Choosing the best egg donor requires trust, honest communication and flexibility. Cymet Lanski said known and anonymous donors can each present challenges. While choosing a friend or family member ensures complete medical history and a relationship, defining boundaries could prove difficult.
With that said, boundaries wouldn't be an issue with anonymous donors, knowledge of future health history could be nonexistent. It could also pose a problem, when confronting a child's questions. A detailed questionnaire, Cymet Lanski said, helps vet candidates.
"That's our first filter," she said.
Only 5 percent of Illinois Fertility Centers applicants are accepted. In addition to the questionnaire, they go through an interview, during which any emotional and psychological issues are discussed. And, the emotional effect of surrogacy is confronted. In other words, could the surrogate give up the baby?
Intended parents, Cymet Lanski said, should consider medical history, donor personality and physical appearance during the selection process. However, she said following their instincts is essential.

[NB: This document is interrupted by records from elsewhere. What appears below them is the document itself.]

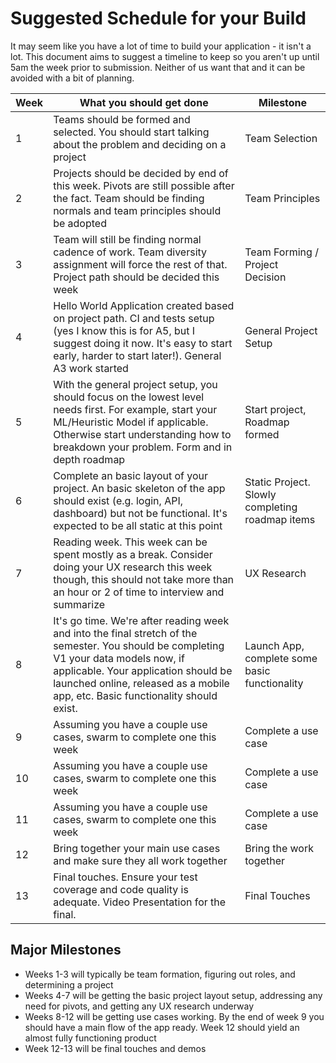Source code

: # Suggested Schedule for your Build

It may seem like you have a lot of time to build your application - it isn't a lot. This document aims to suggest a timeline to keep so you aren't up until 5am the week prior to submission. Neither of us want that and it can be avoided with a bit of planning.


| Week | What you should get done | Milestone |
| --- | --- | --- |
| 1 | Teams should be formed and selected. You should start talking about the problem and deciding on a project | Team Selection  |
| 2 | Projects should be decided by end of this week. Pivots are still possible after the fact. Team should be finding normals and team principles should be adopted | Team Principles |
| 3 | Team will still be finding normal cadence of work. Team diversity assignment will force the rest of that. Project path should be decided this week | Team Forming / Project Decision |
| 4 | Hello World Application created based on project path. CI and tests setup (yes I know this is for A5, but I suggest doing it now. It's easy to start early, harder to start later!). General A3 work started | General Project Setup |
| 5 | With the general project setup, you should focus on the lowest level needs first. For example, start your ML/Heuristic Model if applicable. Otherwise start understanding how to breakdown your problem. Form and in depth roadmap | Start project, Roadmap formed |
| 6 | Complete an basic layout of your project. An basic skeleton of the app should exist (e.g. login, API, dashboard) but not be functional. It's expected to be all static at this point | Static Project. Slowly completing roadmap items |
| 7 | Reading week. This week can be spent mostly as a break. Consider doing your UX research this week though, this should not take more than an hour or 2 of time to interview and summarize | UX Research |
| 8 | It's go time. We're after reading week and into the final stretch of the semester. You should be completing V1 your data models now, if applicable. Your application should be launched online, released as a mobile app, etc. Basic functionality should exist. | Launch App, complete some basic functionality |
| 9 | Assuming you have a couple use cases, swarm to complete one this week | Complete a use case | 
| 10 | Assuming you have a couple use cases, swarm to complete one this week | Complete a use case |
| 11 | Assuming you have a couple use cases, swarm to complete one this week | Complete a use case |
| 12 | Bring together your main use cases and make sure they all work together | Bring the work together |
| 13 | Final touches. Ensure your test coverage and code quality is adequate. Video Presentation for the final. | Final Touches |

## Major Milestones

- Weeks 1-3 will typically be team formation, figuring out roles, and determining a project
- Weeks 4-7 will be getting the basic project layout setup, addressing any need for pivots, and getting any UX research underway
- Weeks 8-12 will be getting use cases working. By the end of week 9 you should have a main flow of the app ready. Week 12 should yield an almost fully functioning product
- Week 12-13 will be final touches and demos
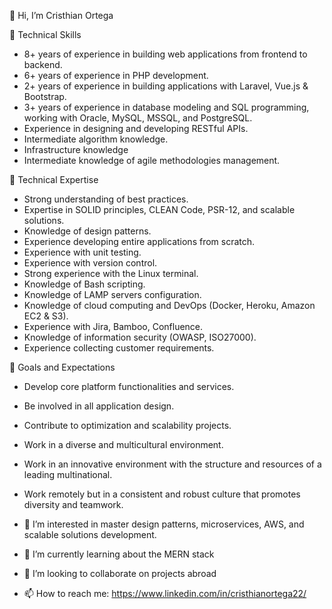 👋 Hi, I’m Cristhian Ortega 

🚀 Technical Skills
- 8+ years of experience in building web applications from frontend to backend.
- 6+ years of experience in PHP development.
- 2+ years of experience in building applications with Laravel, Vue.js & Bootstrap.
- 3+ years of experience in database modeling and SQL programming, working with Oracle, MySQL, MSSQL, and PostgreSQL.
- Experience in designing and developing RESTful APIs.
- Intermediate algorithm knowledge.
- Infrastructure knowledge
- Intermediate knowledge of agile methodologies management.

🧰 Technical Expertise
- Strong understanding of best practices.
- Expertise in SOLID principles, CLEAN Code, PSR-12, and scalable solutions.
- Knowledge of design patterns.
- Experience developing entire applications from scratch.
- Experience with unit testing.
- Experience with version control.
- Strong experience with the Linux terminal.
- Knowledge of Bash scripting.
- Knowledge of LAMP servers configuration.
- Knowledge of cloud computing and DevOps (Docker, Heroku, Amazon EC2 & S3).
- Experience with Jira, Bamboo, Confluence.
- Knowledge of information security (OWASP, ISO27000).
- Experience collecting customer requirements.

🎯 Goals and Expectations
- Develop core platform functionalities and services.
- Be involved in all application design.
- Contribute to optimization and scalability projects.
- Work in a diverse and multicultural environment.
- Work in an innovative environment with the structure and resources of a leading multinational.
- Work remotely but in a consistent and robust culture that promotes diversity and teamwork.

- 👀 I’m interested in master design patterns, microservices, AWS, and scalable solutions development.
- 🌱 I’m currently learning about the MERN stack
- 💞️ I’m looking to collaborate on projects abroad
- 📫 How to reach me: https://www.linkedin.com/in/cristhianortega22/

<!---
ortegavc/ortegavc is a ✨ special ✨ repository because its `README.md` (this file) appears on your GitHub profile.
You can click the Preview link to take a look at your changes.
--->
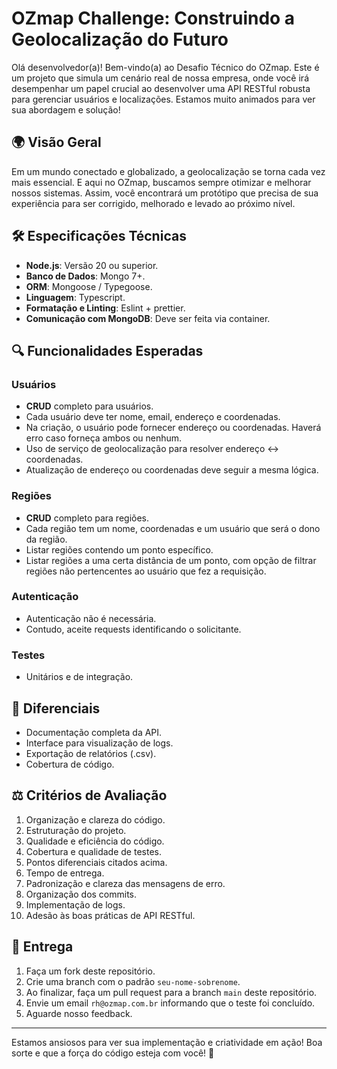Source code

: # OZmap Challenge: Construindo a Geolocalização do Futuro

Olá desenvolvedor(a)! Bem-vindo(a) ao Desafio Técnico do OZmap. Este é um projeto que simula um cenário real de nossa empresa, onde você irá desempenhar um papel crucial ao desenvolver uma API RESTful robusta para gerenciar usuários e localizações. Estamos muito animados para ver sua abordagem e solução!

## 🌍 **Visão Geral**

Em um mundo conectado e globalizado, a geolocalização se torna cada vez mais essencial. E aqui no OZmap, buscamos sempre otimizar e melhorar nossos sistemas. Assim, você encontrará um protótipo que precisa de sua experiência para ser corrigido, melhorado e levado ao próximo nível.

## 🛠 **Especificações Técnicas**

- **Node.js**: Versão 20 ou superior.
- **Banco de Dados**: Mongo 7+.
- **ORM**: Mongoose / Typegoose.
- **Linguagem**: Typescript.
- **Formatação e Linting**: Eslint + prettier.
- **Comunicação com MongoDB**: Deve ser feita via container.

## 🔍 **Funcionalidades Esperadas**

### Usuários
- **CRUD** completo para usuários.
- Cada usuário deve ter nome, email, endereço e coordenadas.
- Na criação, o usuário pode fornecer endereço ou coordenadas. Haverá erro caso forneça ambos ou nenhum.
- Uso de serviço de geolocalização para resolver endereço ↔ coordenadas.
- Atualização de endereço ou coordenadas deve seguir a mesma lógica.

### Regiões
- **CRUD** completo para regiões.
- Cada região tem um nome, coordenadas e um usuário que será o dono da região.
- Listar regiões contendo um ponto específico.
- Listar regiões a uma certa distância de um ponto, com opção de filtrar regiões não pertencentes ao usuário que fez a requisição.

### Autenticação
- Autenticação não é necessária.
- Contudo, aceite requests identificando o solicitante.

### Testes
- Unitários e de integração.

## 🌟 **Diferenciais**

- Documentação completa da API.
- Interface para visualização de logs.
- Exportação de relatórios (.csv).
- Cobertura de código.

## ⚖ **Critérios de Avaliação**

1. Organização e clareza do código.
2. Estruturação do projeto.
3. Qualidade e eficiência do código.
4. Cobertura e qualidade de testes.
5. Pontos diferenciais citados acima.
6. Tempo de entrega.
7. Padronização e clareza das mensagens de erro.
8. Organização dos commits.
9. Implementação de logs.
10. Adesão às boas práticas de API RESTful.

## 🚀 **Entrega**

1. Faça um fork deste repositório.
2. Crie uma branch com o padrão `seu-nome-sobrenome`.
3. Ao finalizar, faça um pull request para a branch `main` deste repositório.
4. Envie um email `rh@ozmap.com.br` informando que o teste foi concluído.
5. Aguarde nosso feedback.

---

Estamos ansiosos para ver sua implementação e criatividade em ação! Boa sorte e que a força do código esteja com você! 🚀

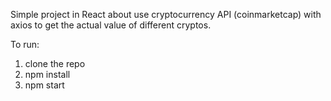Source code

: Simple project in React about use cryptocurrency API (coinmarketcap) with axios to get the actual value of different cryptos. 

To run:

1. clone the repo
2. npm install
3. npm start



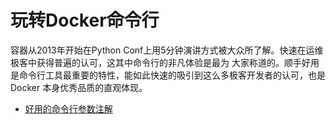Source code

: 
# 玩转Docker命令行

容器从2013年开始在Python
Conf上用5分钟演讲方式被大众所了解。快速在运维极客中获得普遍的认可，这其中命令行的非凡体验是最为
大家称道的。顺手好用是命令行工具最重要的特性，能如此快速的吸引到这么多极客开发者的认可，也是Docker
本身优秀品质的直观体现。

- [好用的命令行参数注解](CommandOptions.md)
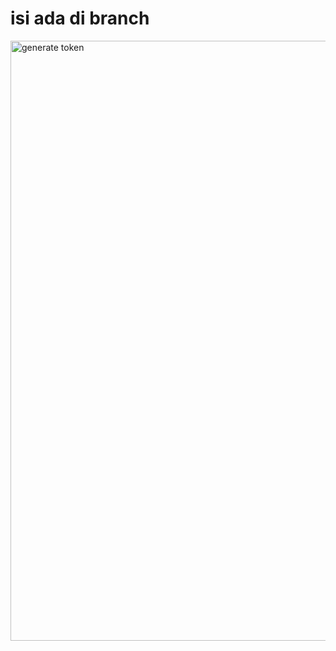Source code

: <h1> isi ada di branch </h1>

<img width="960" alt="generate token" src="https://user-images.githubusercontent.com/90605557/147379369-b160ad6a-67a4-4208-b0c8-cdbeef0dbbaf.png">

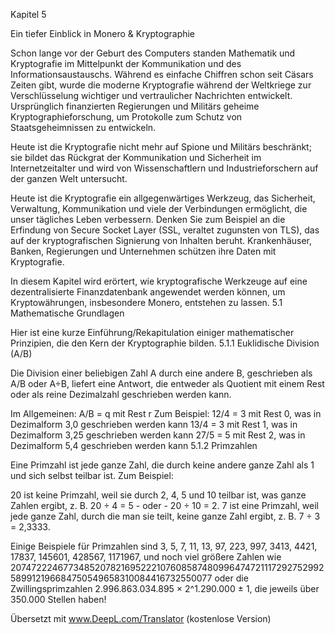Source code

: Kapitel 5

Ein tiefer Einblick in Monero & Kryptographie

Schon lange vor der Geburt des Computers standen Mathematik und Kryptografie im Mittelpunkt der Kommunikation und des Informationsaustauschs. Während es einfache Chiffren schon seit Cäsars Zeiten gibt, wurde die moderne Kryptografie während der Weltkriege zur Verschlüsselung wichtiger und vertraulicher Nachrichten entwickelt. Ursprünglich finanzierten Regierungen und Militärs geheime Kryptographieforschung, um Protokolle zum Schutz von Staatsgeheimnissen zu entwickeln.

Heute ist die Kryptografie nicht mehr auf Spione und Militärs beschränkt; sie bildet das Rückgrat der Kommunikation und Sicherheit im Internetzeitalter und wird von Wissenschaftlern und Industrieforschern auf der ganzen Welt untersucht.

Heute ist die Kryptografie ein allgegenwärtiges Werkzeug, das Sicherheit, Verwaltung, Kommunikation und viele der Verbindungen ermöglicht, die unser tägliches Leben verbessern. Denken Sie zum Beispiel an die Erfindung von Secure Socket Layer (SSL, veraltet zugunsten von TLS), das auf der kryptografischen Signierung von Inhalten beruht. Krankenhäuser, Banken, Regierungen und Unternehmen schützen ihre Daten mit Kryptografie.

In diesem Kapitel wird erörtert, wie kryptografische Werkzeuge auf eine dezentralisierte Finanzdatenbank angewendet werden können, um Kryptowährungen, insbesondere Monero, entstehen zu lassen.
5.1 Mathematische Grundlagen

Hier ist eine kurze Einführung/Rekapitulation einiger mathematischer Prinzipien, die den Kern der Kryptographie bilden.
5.1.1 Euklidische Division (A/B)

Die Division einer beliebigen Zahl A durch eine andere B, geschrieben als A/B oder A÷B, liefert eine Antwort, die entweder als Quotient mit einem Rest oder als reine Dezimalzahl geschrieben werden kann.

Im Allgemeinen: A/B = q mit Rest r Zum Beispiel: 12/4 = 3 mit Rest 0, was in Dezimalform 3,0 geschrieben werden kann 13/4 = 3 mit Rest 1, was in Dezimalform 3,25 geschrieben werden kann 27/5 = 5 mit Rest 2, was in Dezimalform 5,4 geschrieben werden kann
5.1.2 Primzahlen

Eine Primzahl ist jede ganze Zahl, die durch keine andere ganze Zahl als 1 und sich selbst teilbar ist. Zum Beispiel:

20 ist keine Primzahl, weil sie durch 2, 4, 5 und 10 teilbar ist, was ganze Zahlen ergibt, z. B. 20 ÷ 4 = 5 - oder - 20 ÷ 10 = 2. 7 ist eine Primzahl, weil jede ganze Zahl, durch die man sie teilt, keine ganze Zahl ergibt, z. B. 7 ÷ 3 = 2,3333.

Einige Beispiele für Primzahlen sind 3, 5, 7, 11, 13, 97, 223, 997, 3413, 4421, 17837, 145601, 428567, 1171967, und noch viel größere Zahlen wie 2074722246773485207821695222107608587480996474721117292752992589912196684750549658310084416732550077 oder die Zwillingsprimzahlen 2.996.863.034.895 × 2^1.290.000 ± 1, die jeweils über 350.000 Stellen haben!

Übersetzt mit www.DeepL.com/Translator (kostenlose Version)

Preparing intended parents for questions down the road wasn't forgotten. Cymet Lanski said anonymous egg-donor contracts aren't binding to the child. So, he or she could search for the donor, despite a "no contact" request, when they're older.
But, first things first. The inevitable questionwhere did I come from?generally comes around age 4 or 5, according to Cymet Lanski. Her advice is to keep it simple and expect more questions later.
"Telling doesn't happen in one session," Cymet Lanski said. "The questions will evolve."
When possible, she stressed, parents should talk to their child together. Without a hint of irony, Cymet Lanski left the room of potential gay dads with one thought.
"Be flexible," she said. "This is not going to be a straight road."
Conceive Abilities Surrogacy Director Deb Levy introduced the potential parents to the world of surrogacy. Levy didn't just share information, though, she shared her story.
"My whole world opened up," Levy, the mother of two ( thanks to a surrogate ) said.
The journey to find and select a surrogate begins with a psychological consultation. Conceive Abilities provides a casual environment to discuss any and all issues involved in the process. Assessing the surrogate is vital. It's the only way to determine her motivation and assess her stability as well as the strength of her support system.
"We need to make sure Team Baby is all on board," Levy said.
The absence of financial motivation or coercion must be absent. Determining the level of attachment is also important. Levy said an ideal surrogate gets attached to intended parents rather than the baby. Children of surrogates can also become attached to the baby, but in a babysitter role.
"They get to help Mom give you guys a baby," Levy said.